> _WHAT YOU ARE ASKED TO DO_:
Answer these questions from the passage below on male medical care providers in wartime:
(a) What label was applied to RAMC Other Ranks?
(b) In what year did the Friends' Ambulance Unit reach an agreement with the War Office?
(c) Under whose authority did RAMC nursing orderlies work in hospitals?

Top of EXTRACT

The work of male medical care providers, particularly men of the ranks, has often been subject to a number of assumptions and generalisations, both during the war itself and by historians since. Their non-combatant roles, as defined under the Geneva Conventions, which were officially supposed to be undertaken behind the lines, led to accusations of shirking and cowardice, with RAMC Other Ranks being labelled ‘Slackers in Khaki’.[2] This was compounded by the association between the work of the voluntary medical services and conscientious objectors, with, for example, the Friends’ Ambulance Unit coming to an agreement with the War Office in 1916 to take conscripts who were unwilling to serve in combat roles but who were willing to serve in caring roles.[3] While RAMC servicemen were enlisted in the military, the fact that they too work Red Cross brassards and badges and carried no arms made conflation of their work with that of the voluntary medical services common. The fact that RAMC nursing orderlies worked in hospitals under the authority of female matrons further served to challenge these men’s claims to the heroic status of the combatant serviceman in wartime.

Bottom of EXTRACT
Top of PROVIDED MATERIAL

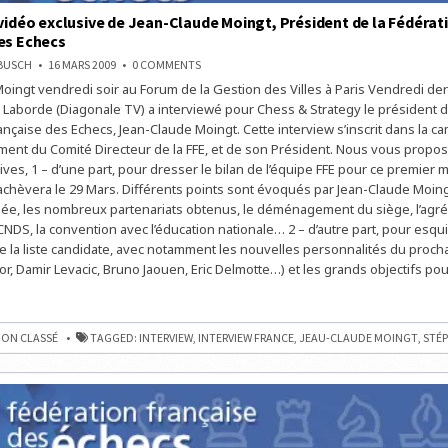
 vidéo exclusive de Jean-Claude Moingt, Président de la Fédérat
es Echecs
ON
NBUSCH
16 MARS 2009
0 COMMENTS
L’INTERVIEW
oingt vendredi soir au Forum de la Gestion des Villes à Paris Vendredi der
VIDÉO
EXCLUSIVE
Laborde (Diagonale TV) a interviewé pour Chess & Strategy le président d
DE
JEAN-
ançaise des Echecs, Jean-Claude Moingt. Cette interview s’inscrit dans la 
CLAUDE
ment du Comité Directeur de la FFE, et de son Président. Nous vous propos
MOINGT,
PRÉSIDENT
ives, 1 – d’une part, pour dresser le bilan de l’équipe FFE pour ce premier 
DE
LA
achèvera le 29 Mars. Différents points sont évoqués par Jean-Claude Moin
FÉDÉRATION
ée, les nombreux partenariats obtenus, le déménagement du siège, l’agré
FRANÇAISE
DES
CNDS, la convention avec l’éducation nationale… 2 – d’autre part, pour esqui
ECHECS
la liste candidate, avec notamment les nouvelles personnalités du proch
or, Damir Levacic, Bruno Jaouen, Eric Delmotte…) et les grands objectifs po
EW
E
ON CLASSÉ
TAGGED:
INTERVIEW
,
INTERVIEW FRANCE
,
JEAU-CLAUDE MOINGT
,
STÉ
T
ON
E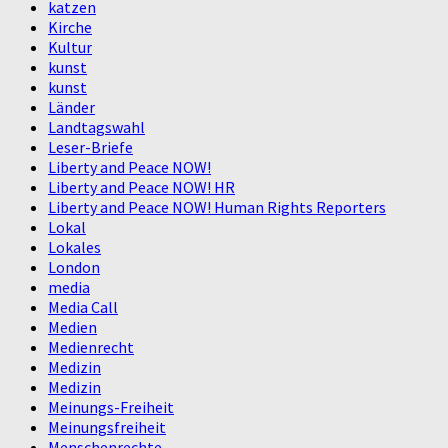
katzen
Kirche
Kultur
kunst
kunst
Länder
Landtagswahl
Leser-Briefe
Liberty and Peace NOW!
Liberty and Peace NOW! HR
Liberty and Peace NOW! Human Rights Reporters
Lokal
Lokales
London
media
Media Call
Medien
Medienrecht
Medizin
Medizin
Meinungs-Freiheit
Meinungsfreiheit
Menschenrechte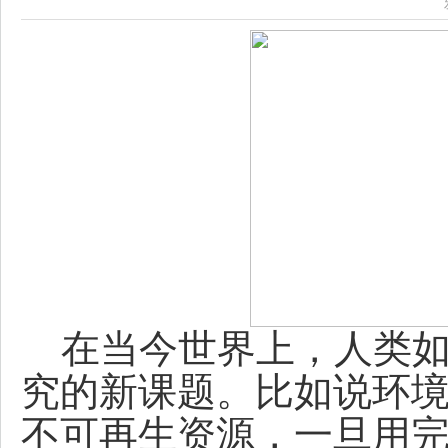
在当今世界上，人类如
究的新课题。比如说环
不可再生资源，一旦用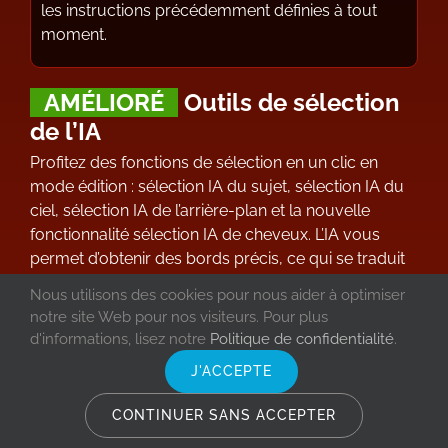
les instructions précédemment définies à tout
moment.
AMÉLIORÉ
Outils de sélection
de l’IA
Profitez des fonctions de sélection en un clic en
mode édition : sélection IA du sujet, sélection IA du
ciel, sélection IA de l’arrière-plan et la nouvelle
fonctionnalité sélection IA de cheveux. L’IA vous
permet d’obtenir des bords précis, ce qui se traduit
par des masques de sélection présentant des détails
Nous utilisons des cookies pour nous aider à optimiser
d’une grande finesse.
notre site Web pour nos visiteurs. Pour plus
d'informations, lisez notre
Politique de confidentialité
.
J'ACCEPTE
Outils de sélection
CONTINUER SANS ACCEPTER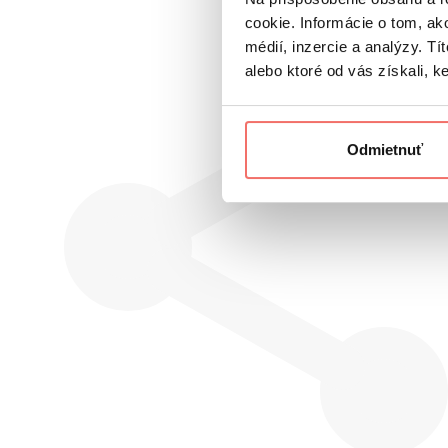
cookie. Informácie o tom, ak
médií, inzercie a analýzy. Tí
alebo ktoré od vás získali, ke
Odmietnuť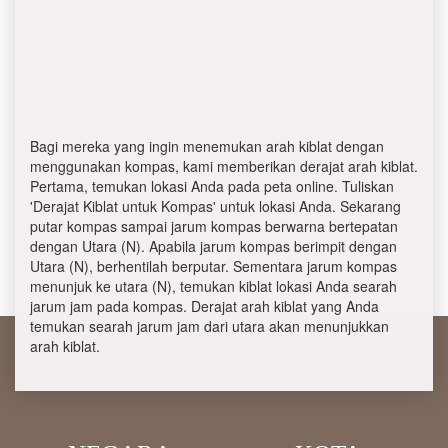
Bagi mereka yang ingin menemukan arah kiblat dengan
menggunakan kompas, kami memberikan derajat arah kiblat.
Pertama, temukan lokasi Anda pada peta online. Tuliskan
'Derajat Kiblat untuk Kompas' untuk lokasi Anda. Sekarang
putar kompas sampai jarum kompas berwarna bertepatan
dengan Utara (N). Apabila jarum kompas berimpit dengan
Utara (N), berhentilah berputar. Sementara jarum kompas
menunjuk ke utara (N), temukan kiblat lokasi Anda searah
jarum jam pada kompas. Derajat arah kiblat yang Anda
temukan searah jarum jam dari utara akan menunjukkan
arah kiblat.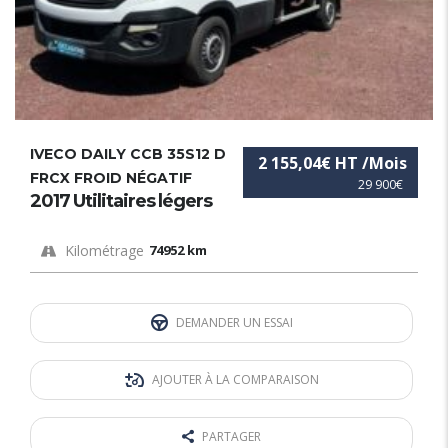
IVECO DAILY CCB 35S12 D
2 155,04€ HT /Mois
FRCX FROID NÉGATIF
29 900€
2017 Utilitaires légers
Kilométrage
74952 km
DEMANDER UN ESSAI
AJOUTER À LA COMPARAISON
PARTAGER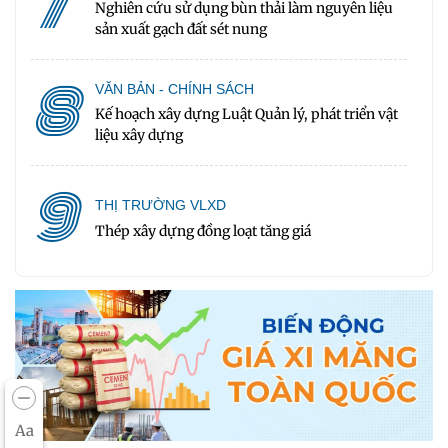
7
Nghiên cứu sử dụng bùn thải làm nguyên liệu
sản xuất gạch đất sét nung
8
VĂN BẢN - CHÍNH SÁCH
Kế hoạch xây dựng Luật Quản lý, phát triển vật
liệu xây dựng
9
THỊ TRƯỜNG VLXD
Thép xây dựng đồng loạt tăng giá
Aa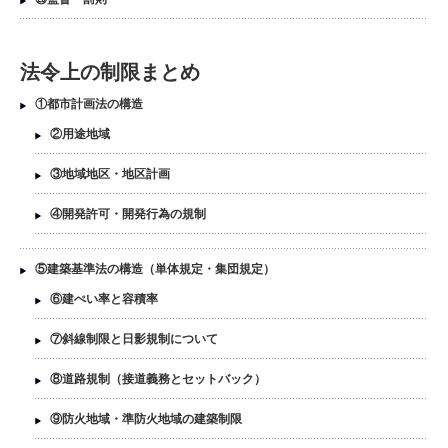
法令上の制限まとめ
①都市計画法の構造
②用途地域
③地域地区・地区計画
④開発許可・開発行為の規制
⑤建築基準法の構造（単体規定・集団規定）
⑥建ぺい率と容積率
⑦斜線制限と日影規制について
⑧道路規制（接道義務とセットバック）
⑨防火地域・準防火地域の建築制限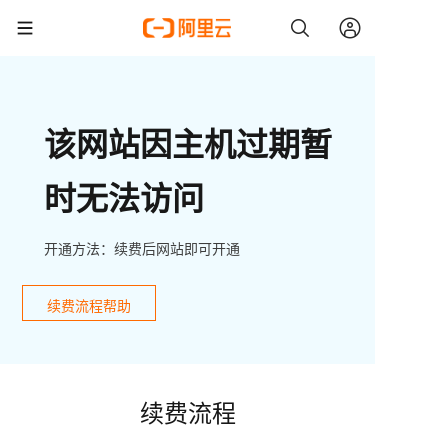
该网站因主机过期暂
时无法访问
开通方法：续费后网站即可开通
续费流程帮助
续费流程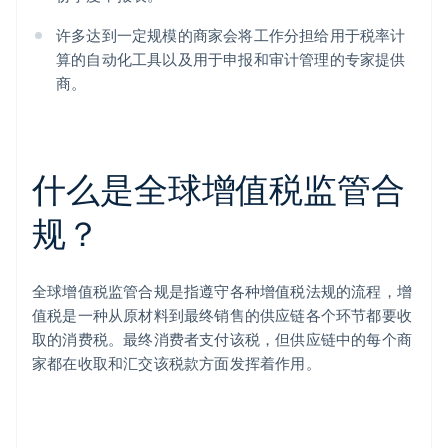
许多达到一定规模的商家会将工作分担给用于税率计
算的自动化工具以及用于申报和审计管理的专家提供
商。
什么是全球增值税监管合
规？
全球增值税监管合规是指遵守各种增值税法规的流程，增
值税是一种从原材料到最终销售的供应链各个环节都要收
取的消费税。最终消费者支付该税，但供应链中的每个商
家都在收取和汇交该税款方面发挥着作用。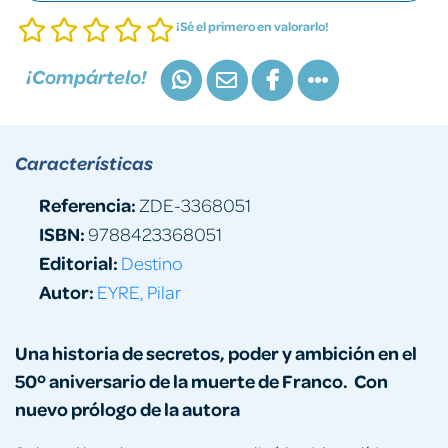
¡Sé el primero en valorarlo!
¡Compártelo!
Características
Referencia:
ZDE-3368051
ISBN:
9788423368051
Editorial:
Destino
Autor:
EYRE, Pilar
Una historia de secretos, poder y ambición en el
50º aniversario de la muerte de Franco. Con
nuevo prólogo de la autora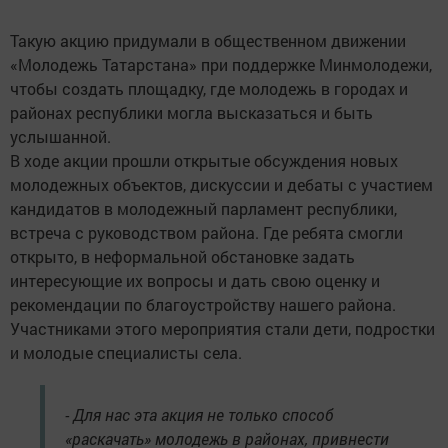
Такую акцию придумали в общественном движении
«Молодежь Татарстана» при поддержке Минмолодежи,
чтобы создать площадку, где молодежь в городах и
районах республики могла высказаться и быть
услышанной.
В ходе акции прошли открытые обсуждения новых
молодежных объектов, дискуссии и дебаты с участием
кандидатов в молодежный парламент республики,
встреча с руководством района. Где ребята смогли
открыто, в неформальной обстановке задать
интересующие их вопросы и дать свою оценку и
рекомендации по благоустройству нашего района.
Участниками этого мероприятия стали дети, подростки
и молодые специалисты села.
- Для нас эта акция не только способ
«раскачать» молодежь в районах, привнести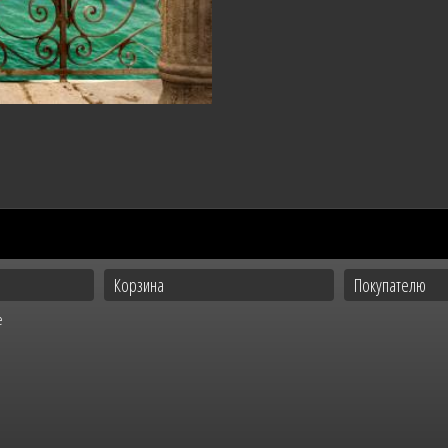
Корзина
Покупателю
е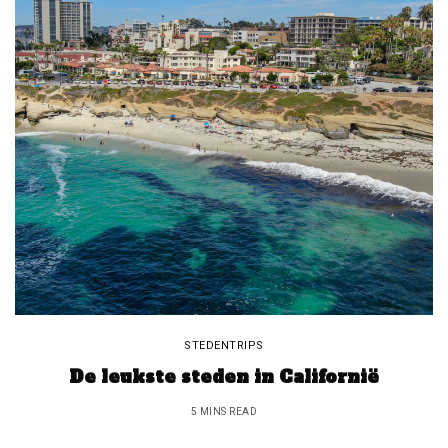
STEDENTRIPS
De leukste steden in Californië
5 MINS READ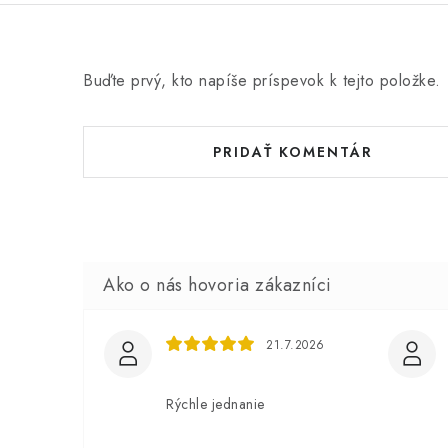
Buďte prvý, kto napíše príspevok k tejto položke.
PRIDAŤ KOMENTÁR
21.7.2026
Rýchle jednanie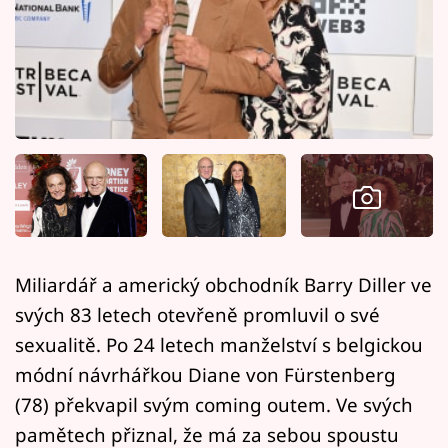
Horoskopy
Sledujte prima+
Filmový festival Karlovy Vary
Pořady
Mámy sobě
Přihlášení
Miliardář a americký obchodník Barry Diller ve
svých 83 letech otevřeně promluvil o své
Sledujte nás
sexualitě. Po 24 letech manželství s belgickou
módní návrhářkou Diane von Fürstenberg
(78) překvapil svým coming outem. Ve svých
pamětech přiznal, že má za sebou spoustu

Bottom of PROVIDED MATERIAL

> _OUTPUT OF THE EXERCISE_:
(a) 'Slackers in Khaki'
(b) 1916
(c) Female matrons